2019年10月28日、兵庫県尼崎市教育委員会は、市立小中高を対象に実施した体罰に関する大規模なアンケート調査の結果を公表しました。この調査は、市立尼崎高校で発覚した体罰問題をきっかけに行われたもので、児童生徒の約85%にあたる1万9275人が回答に協力しています。その結果、なんと340人もの子どもたちが「体罰を受けた経験がある」と明かしており、教育現場における指導の在り方が改めて厳しく問われる事態となりました。
具体的な内訳を紐解くと、小学校では高学年の児童を中心に214人の被害申告があり、中学校では89人、高校では37人と、幅広い年齢層で体罰が横行していた可能性が浮上しています。特筆すべきは、対象となった大半の学校で何らかの申告がなされている点でしょう。SNS上では「まだこんな古い体質が残っているのか」「体罰は指導ではなく暴力だ」といった怒りの声が噴出しており、現代の教育倫理との乖離に多くの市民が衝撃を受けているようです。
教職員114人が認めた「体罰の事実」と今後の課題
今回の調査では、指導する側の教職員に対してもアンケートが行われ、114人が「体罰を行ったことがある」と回答しました。これには、身体に直接触れる暴力だけでなく、長時間立たせるといった不適切な「懲戒(ちょうかい)」も含まれている可能性があります。ここでいう懲戒とは、学校教育法に基づき、児童生徒に反省を促すために与えられる制裁のことですが、肉体的な苦痛を伴うものは「体罰」として法律で厳禁されています。
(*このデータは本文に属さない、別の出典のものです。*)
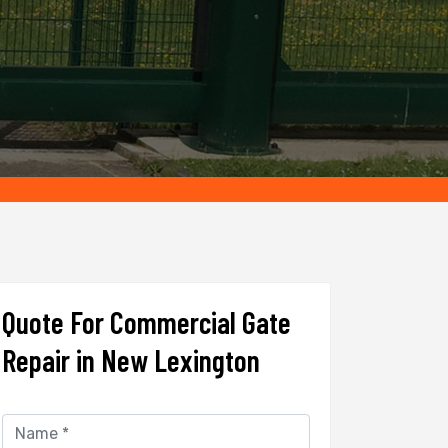
Quote For Commercial Gate
Repair in New Lexington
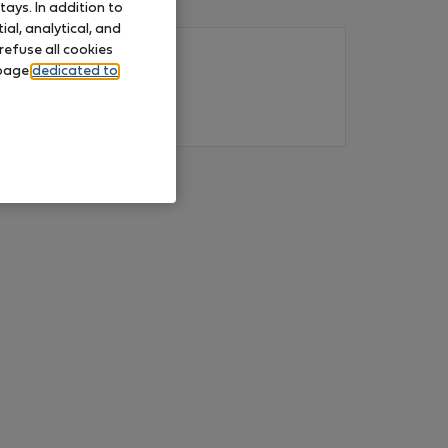
ays. In addition to
al, analytical, and
refuse all cookies
 page
dedicated to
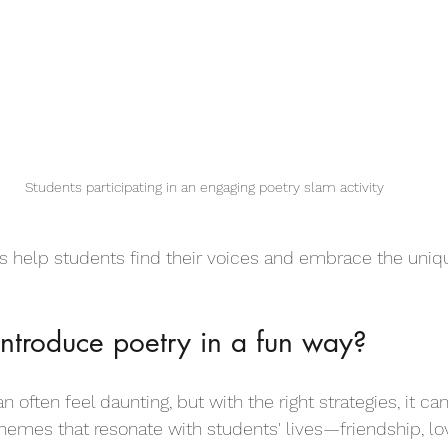
Students participating in an engaging poetry slam activity
es help students find their voices and embrace the uniqu
ntroduce poetry in a fun way?
n often feel daunting, but with the right strategies, it ca
themes that resonate with students' lives—friendship, lo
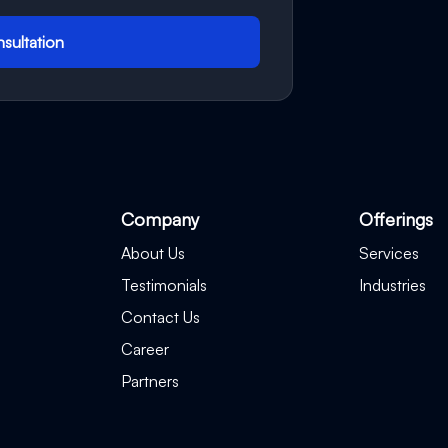
sultation
Company
Offerings
About Us
Services
Testimonials
Industries
Contact Us
Career
Partners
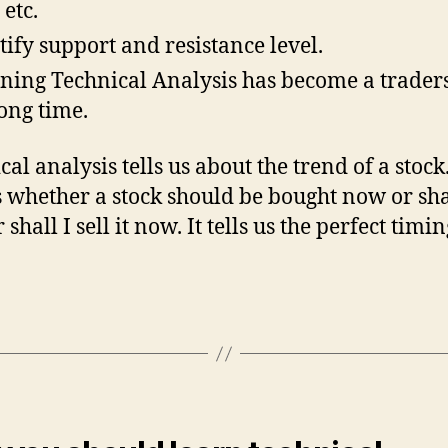
etc.
tify support and resistance level.
ning Technical Analysis has become a traders
long time.
al analysis tells us about the trend of a stock.
us whether a stock should be bought now or sha
 shall I sell it now. It tells us the perfect timin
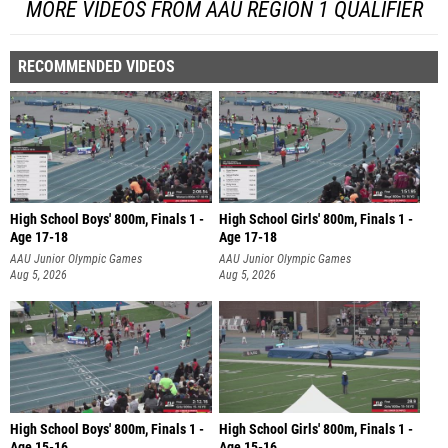
MORE VIDEOS FROM AAU REGION 1 QUALIFIER
RECOMMENDED VIDEOS
High School Boys' 800m, Finals 1 -
High School Girls' 800m, Finals 1 -
Age 17-18
Age 17-18
AAU Junior Olympic Games
AAU Junior Olympic Games
Aug 5, 2026
Aug 5, 2026
High School Boys' 800m, Finals 1 -
High School Girls' 800m, Finals 1 -
Age 15-16
Age 15-16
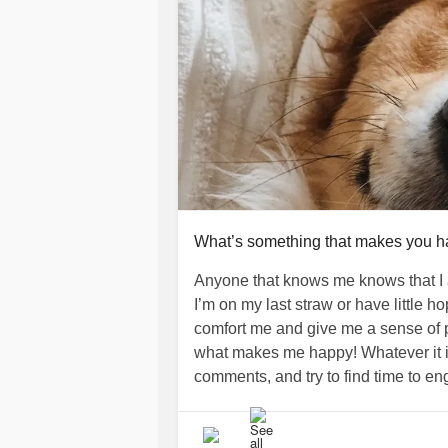
What’s something that makes you 
Anyone that knows me knows that I 
I’m on my last straw or have little 
comfort me and give me a sense of p
what makes me happy! Whatever it is
comments, and try to find time to eng
today or this weekend!!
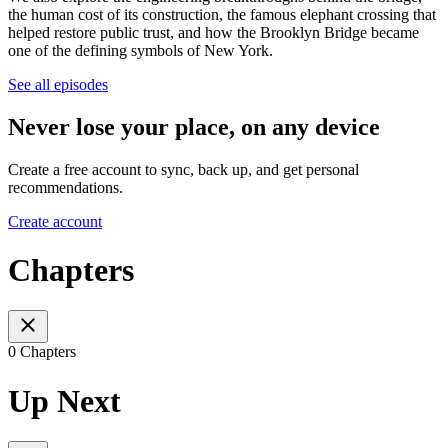
the human cost of its construction, the famous elephant crossing that
helped restore public trust, and how the Brooklyn Bridge became
one of the defining symbols of New York.
See all episodes
Never lose your place, on any device
Create a free account to sync, back up, and get personal
recommendations.
Create account
Chapters
0 Chapters
Up Next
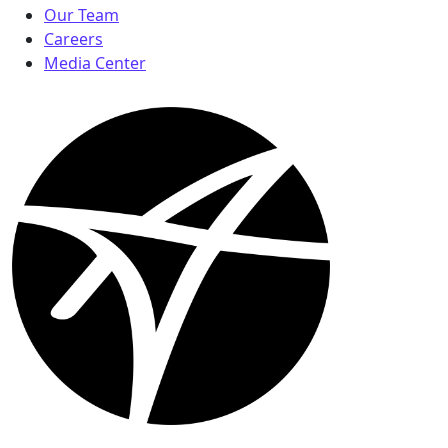
Our Team
Careers
Media Center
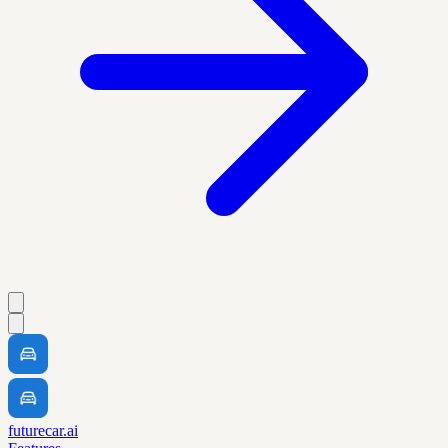
futurecar.ai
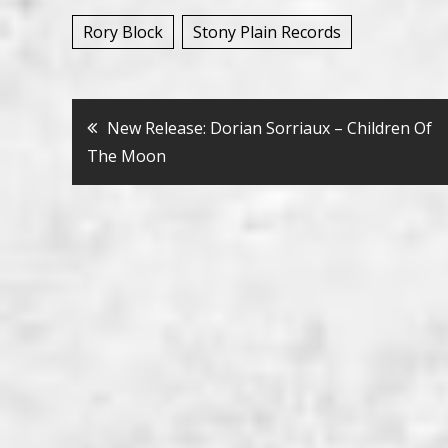
Rory Block
Stony Plain Records
Bericht
New Release: Dorian Sorriaux – Children Of
The Moon
navigatie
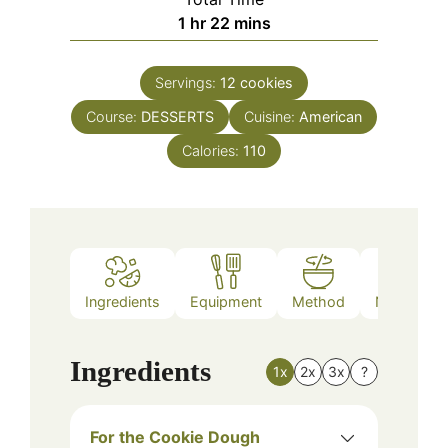
hour
minutes
1
hr
22
mins
Servings:
12
cookies
Course:
DESSERTS
Cuisine:
American
Calories:
110
Ingredients
Equipment
Method
Nutrition
Ingredients
1x
2x
3x
?
For the Cookie Dough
稲村和美市長は2019年10月28日の会見で、申告された内容には比較的軽微な事案も含まれているとの見解を示し、詳細な精査を進める方針を語りました。しかし、たとえ一度の平手打ちや軽い小突きであっても、子どもたちの心に残る傷は決して小さくありません。教育委員会は「あってはならないことであり、重く受け止める」とコメントしていますが、言葉だけでなく、具体的な再発防止策と教職員の意識改革が急務であると私は強く感じます。
尼崎市は、今回の結果を真摯に受け止め、教育現場から一切の暴力を排除するためのターニングポイントとしなければなりません。体罰が「熱血指導」という言葉で正当化される時代は、とうの昔に終わっています。SNSで拡散される「先生を信頼できなくなる」という切実な不安を解消するためにも、市がどのように透明性のある調査と改善を進めていくのか、社会全体で監視の目を向けていく必要があるでしょう。